**How to complete this task:** Write out the text of the rows as a numbered list, beginning with the line that contains "APPARTEMENT NEUF 3" and continuing through the line that contains "Correio da Manhã", both included. Leave out blank lines and the pictures.

START Provided material

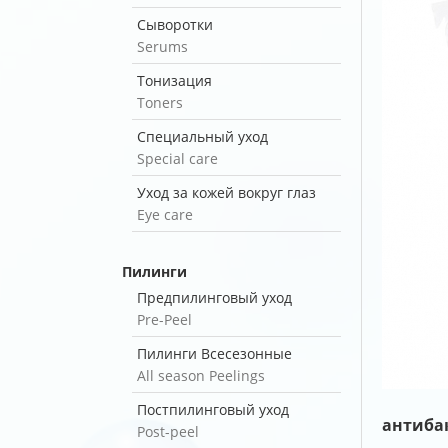
Сыворотки
Serums
Тонизация
Toners
Специальный уход
Special care
Уход за кожей вокруг глаз
Eye care
Пилинги
Предпилинговый уход
Pre-Peel
Пилинги Всесезонные
All season Peelings
Постпилинговый уход
антиба
Post-peel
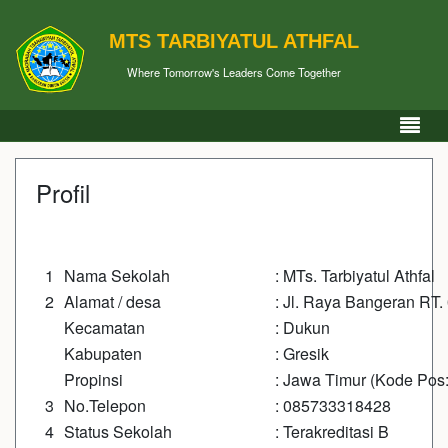
MTS TARBIYATUL ATHFAL
Where Tomorrow's Leaders Come Together
Profil
1
Nama Sekolah
: MTs. Tarbiyatul Athfal
2
Alamat / desa
: Jl. Raya Bangeran RT
Kecamatan
: Dukun
Kabupaten
: Gresik
Propinsi
: Jawa Timur (Kode Pos
3
No.Telepon
: 085733318428
4
Status Sekolah
: Terakreditasi B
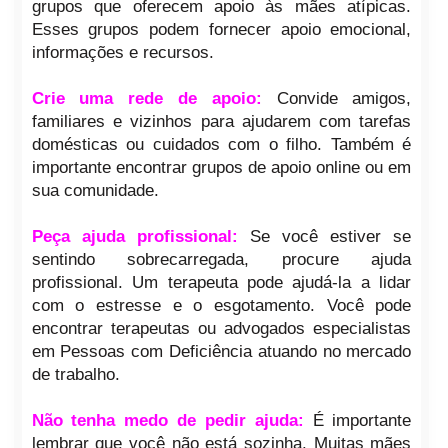
grupos que oferecem apoio às mães atípicas.
Esses grupos podem fornecer apoio emocional,
informações e recursos.
Crie uma rede de apoio:
Convide amigos,
familiares e vizinhos para ajudarem com tarefas
domésticas ou cuidados com o filho. Também é
importante encontrar grupos de apoio online ou em
sua comunidade.
Peça ajuda profissional:
Se você estiver se
sentindo sobrecarregada, procure ajuda
profissional. Um terapeuta pode ajudá-la a lidar
com o estresse e o esgotamento. Você pode
encontrar terapeutas ou advogados especialistas
em Pessoas com Deficiência atuando no mercado
de trabalho.
Não tenha medo de pedir ajuda:
É importante
lembrar que você não está sozinha. Muitas mães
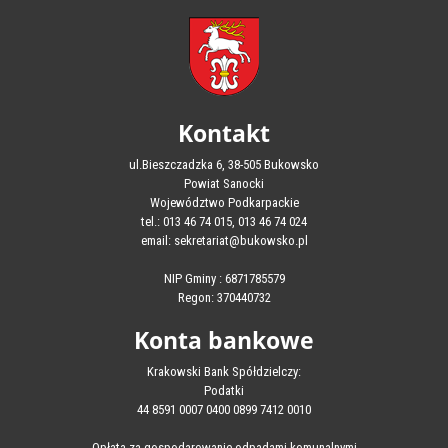
Kontakt
ul.Bieszczadzka 6, 38-505 Bukowsko
Powiat Sanocki
Województwo Podkarpackie
tel.: 013 46 74 015, 013 46 74 024
email: sekretariat@bukowsko.pl
NIP Gminy : 6871785579
Regon: 370440732
Konta bankowe
Krakowski Bank Spółdzielczy:
Podatki
44 8591 0007 0400 0899 7412 0010
Opłata za gospodarowanie odpadami komunalnymi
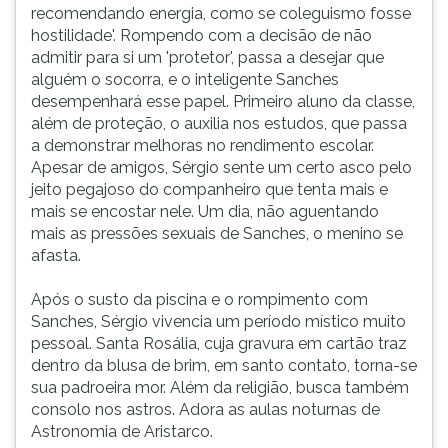
recomendando energia, como se coleguismo fosse
hostilidade'. Rompendo com a decisão de não
admitir para si um 'protetor', passa a desejar que
alguém o socorra, e o inteligente Sanches
desempenhará esse papel. Primeiro aluno da classe,
além de proteção, o auxilia nos estudos, que passa
a demonstrar melhoras no rendimento escolar.
Apesar de amigos, Sérgio sente um certo asco pelo
jeito pegajoso do companheiro que tenta mais e
mais se encostar nele. Um dia, não aguentando
mais as pressões sexuais de Sanches, o menino se
afasta.
Após o susto da piscina e o rompimento com
Sanches, Sérgio vivencia um período místico muito
pessoal. Santa Rosália, cuja gravura em cartão traz
dentro da blusa de brim, em santo contato, torna-se
sua padroeira mor. Além da religião, busca também
consolo nos astros. Adora as aulas noturnas de
Astronomia de Aristarco.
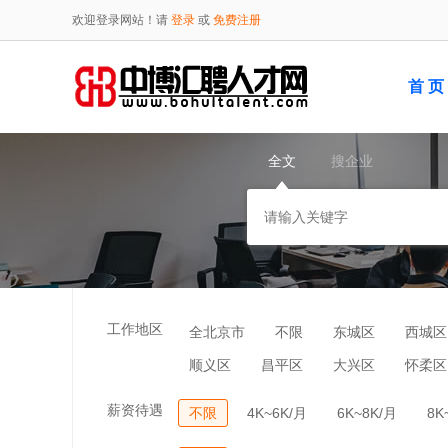
欢迎登录网站！请
登录
或
免费注册
首 页
全文
搜企业
工作地区
全北京市
不限
东城区
西城区
顺义区
昌平区
大兴区
怀柔区
薪资待遇
不限
4K~6K/月
6K~8K/月
8K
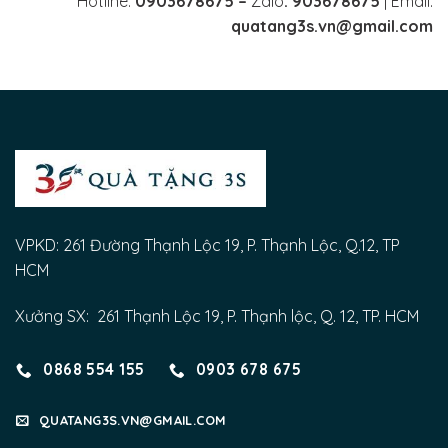
Hotline:
0903678675 –
Zalo
: 903678675
| Email:
quatang3s.vn@gmail.com
VPKD: 261 Đường Thạnh Lộc 19, P. Thạnh Lộc, Q.12, TP
HCM
Xưởng SX: 261 Thạnh Lộc 19, P. Thạnh lộc, Q. 12, TP. HCM
0868 554 155
0903 678 675
QUATANG3S.VN@GMAIL.COM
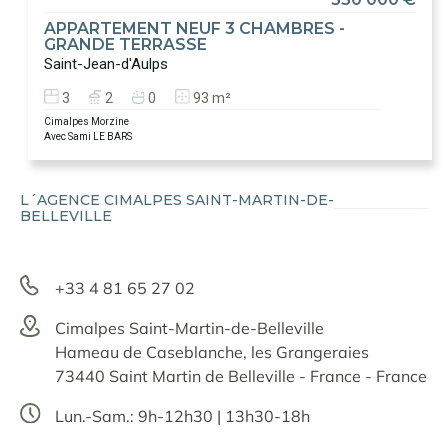
APPARTEMENT NEUF 3 CHAMBRES -
GRANDE TERRASSE
Saint-Jean-d'Aulps
3
2
0
93 m²
Cimalpes Morzine
Avec Sami LE BARS
L´AGENCE CIMALPES SAINT-MARTIN-DE-
BELLEVILLE
+33 4 81 65 27 02
Cimalpes Saint-Martin-de-Belleville
Hameau de Caseblanche, les Grangeraies
73440 Saint Martin de Belleville - France - France
Lun.-Sam.: 9h-12h30 | 13h30-18h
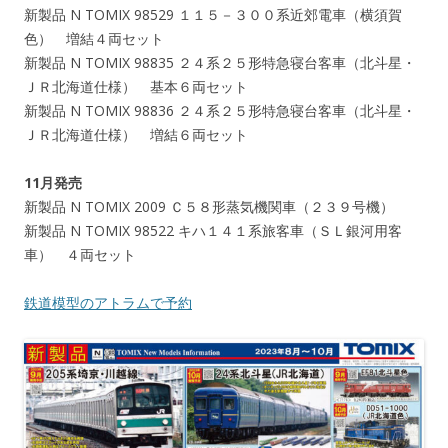
新製品 N TOMIX 98529 １１５－３００系近郊電車（横須賀
色） 増結４両セット
新製品 N TOMIX 98835 ２４系２５形特急寝台客車（北斗星・
ＪＲ北海道仕様） 基本６両セット
新製品 N TOMIX 98836 ２４系２５形特急寝台客車（北斗星・
ＪＲ北海道仕様） 増結６両セット
11月発売
新製品 N TOMIX 2009 Ｃ５８形蒸気機関車（２３９号機）
新製品 N TOMIX 98522 キハ１４１系旅客車（ＳＬ銀河用客
車） ４両セット
鉄道模型のアトラムで予約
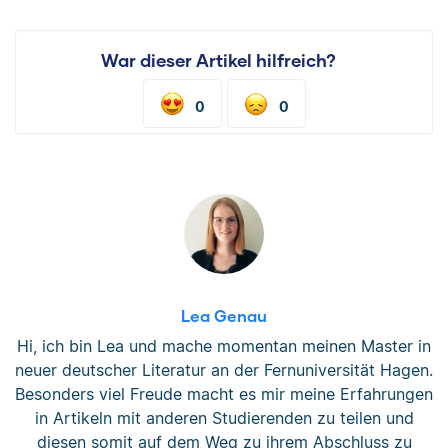
War dieser Artikel hilfreich?
0
0
Lea Genau
Hi, ich bin Lea und mache momentan meinen Master in
neuer deutscher Literatur an der Fernuniversität Hagen.
Besonders viel Freude macht es mir meine Erfahrungen
in Artikeln mit anderen Studierenden zu teilen und
diesen somit auf dem Weg zu ihrem Abschluss zu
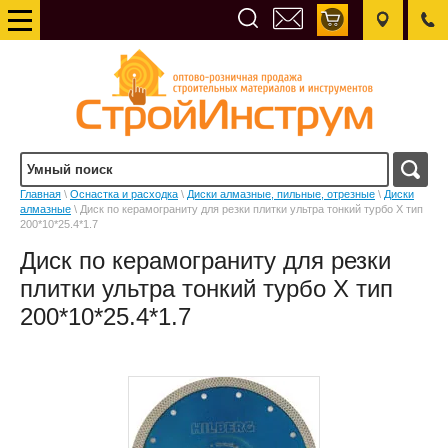
Главная
\
Оснастка и расходка
\
Диски алмазные, пильные, отрезные
\
Диски
алмазные
\ Диск по керамограниту для резки плитки ультра тонкий турбо X тип
200*10*25.4*1.7
Диск по керамограниту для резки
плитки ультра тонкий турбо X тип
200*10*25.4*1.7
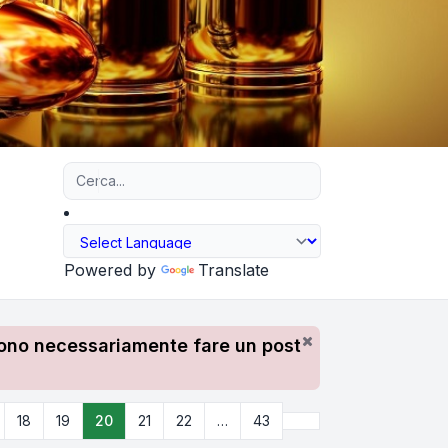
Ricerca avanzata
Powered by
Translate
devono necessariamente fare un post
Prossimo
18
19
20
21
22
…
43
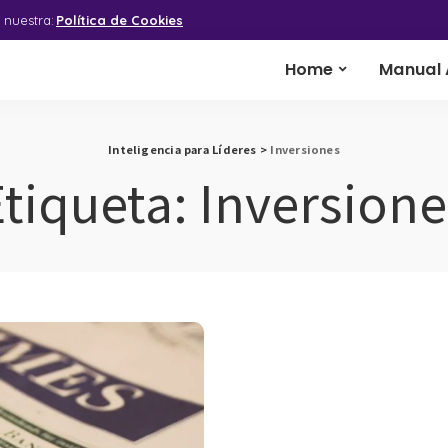
 nuestra:
Política de Cookies
Home
Manual 
Inteligencia para Líderes
>
Inversiones
Etiqueta:
Inversione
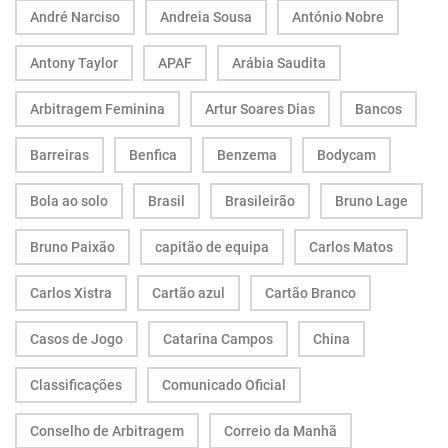
André Narciso
Andreia Sousa
António Nobre
Antony Taylor
APAF
Arábia Saudita
Arbitragem Feminina
Artur Soares Dias
Bancos
Barreiras
Benfica
Benzema
Bodycam
Bola ao solo
Brasil
Brasileirão
Bruno Lage
Bruno Paixão
capitão de equipa
Carlos Matos
Carlos Xistra
Cartão azul
Cartão Branco
Casos de Jogo
Catarina Campos
China
Classificações
Comunicado Oficial
Conselho de Arbitragem
Correio da Manhã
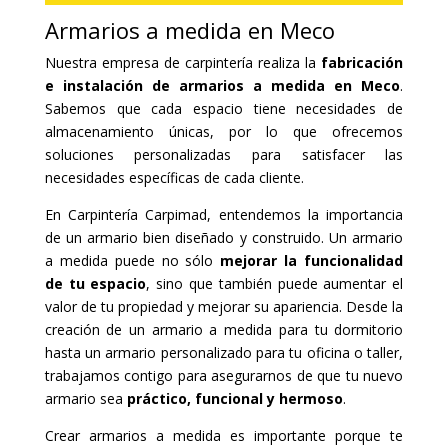
Armarios a medida en Meco
Nuestra empresa de carpintería realiza la
fabricación
e instalación de armarios a medida en Meco
.
Sabemos que cada espacio tiene necesidades de
almacenamiento únicas, por lo que ofrecemos
soluciones personalizadas para satisfacer las
necesidades específicas de cada cliente.
En Carpintería Carpimad, entendemos la importancia
de un armario bien diseñado y construido. Un armario
a medida puede no sólo
mejorar la funcionalidad
de tu espacio
, sino que también puede aumentar el
valor de tu propiedad y mejorar su apariencia. Desde la
creación de un armario a medida para tu dormitorio
hasta un armario personalizado para tu oficina o taller,
trabajamos contigo para asegurarnos de que tu nuevo
armario sea
práctico, funcional y hermoso
.
Crear armarios a medida es importante porque te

END Provided material

**Answer to this problem:**
1. APPARTEMENT NEUF 3 CHAMBRES -
2. GRANDE TERRASSE
3. Saint-Jean-d'Aulps
4. 3
5. 2
6. 0
7. 93 m²
8. Cimalpes Morzine
9. Avec Sami LE BARS
10. L´AGENCE CIMALPES SAINT-MARTIN-DE-
11. BELLEVILLE
12. +33 4 81 65 27 02
13. Cimalpes Saint-Martin-de-Belleville
14. Hameau de Caseblanche, les Grangeraies
15. 73440 Saint Martin de Belleville - France - France
16. Lun.-Sam.: 9h-12h30 | 13h30-18h
17. 新製品 N TOMIX 98529 １１５－３００系近郊電車（横須賀
18. 色） 増結４両セット
19. 新製品 N TOMIX 98835 ２４系２５形特急寝台客車（北斗星・
20. ＪＲ北海道仕様） 基本６両セット
21. 新製品 N TOMIX 98836 ２４系２５形特急寝台客車（北斗星・
22. ＪＲ北海道仕様） 増結６両セット
23. 11月発売
24. 新製品 N TOMIX 2009 Ｃ５８形蒸気機関車（２３９号機）
25. 新製品 N TOMIX 98522 キハ１４１系旅客車（ＳＬ銀河用客
26. 車） ４両セット
27. 鉄道模型のアトラムで予約
28. War dieser Artikel hilfreich?
29. 0
30. 0
31. Lea Genau
32. Hi, ich bin Lea und mache momentan meinen Master in
33. neuer deutscher Literatur an der Fernuniversität Hagen.
34. Besonders viel Freude macht es mir meine Erfahrungen
35. in Artikeln mit anderen Studierenden zu teilen und
36. diesen somit auf dem Weg zu ihrem Abschluss zu
37. Главная
38. \
39. Оснастка и расходка
40. \
41. Диски алмазные, пильные, отрезные
42. \
43. Диски
44. алмазные
45. \ Диск по керамограниту для резки плитки ультра тонкий турбо X тип
46. 200*10*25.4*1.7
47. Диск по керамограниту для резки
48. плитки ультра тонкий турбо X тип
49. 200*10*25.4*1.7
50. Ricerca avanzata
51. Powered by
52. Translate
53. devono necessariamente fare un post
54. Prossimo
55. 18
56. 19
57. 20
58. 21
59. 22
60. …
61. 43
62.  nuestra:
63. Política de Cookies
64. Home
65. Manual 
66. Inteligencia para Líderes
67. >
68. Inversiones
69. Etiqueta:
70. Inversione
71. André Narciso
72. Andreia Sousa
73. António Nobre
74. Antony Taylor
75. APAF
76. Arábia Saudita
77. Arbitragem Feminina
78. Artur Soares Dias
79. Bancos
80. Barreiras
81. Benfica
82. Benzema
83. Bodycam
84. Bola ao solo
85. Brasil
86. Brasileirão
87. Bruno Lage
88. Bruno Paixão
89. capitão de equipa
90. Carlos Matos
91. Carlos Xistra
92. Cartão azul
93. Cartão Branco
94. Casos de Jogo
95. Catarina Campos
96. China
97. Classificações
98. Comunicado Oficial
99. Conselho de Arbitragem
100. Correio da Manhã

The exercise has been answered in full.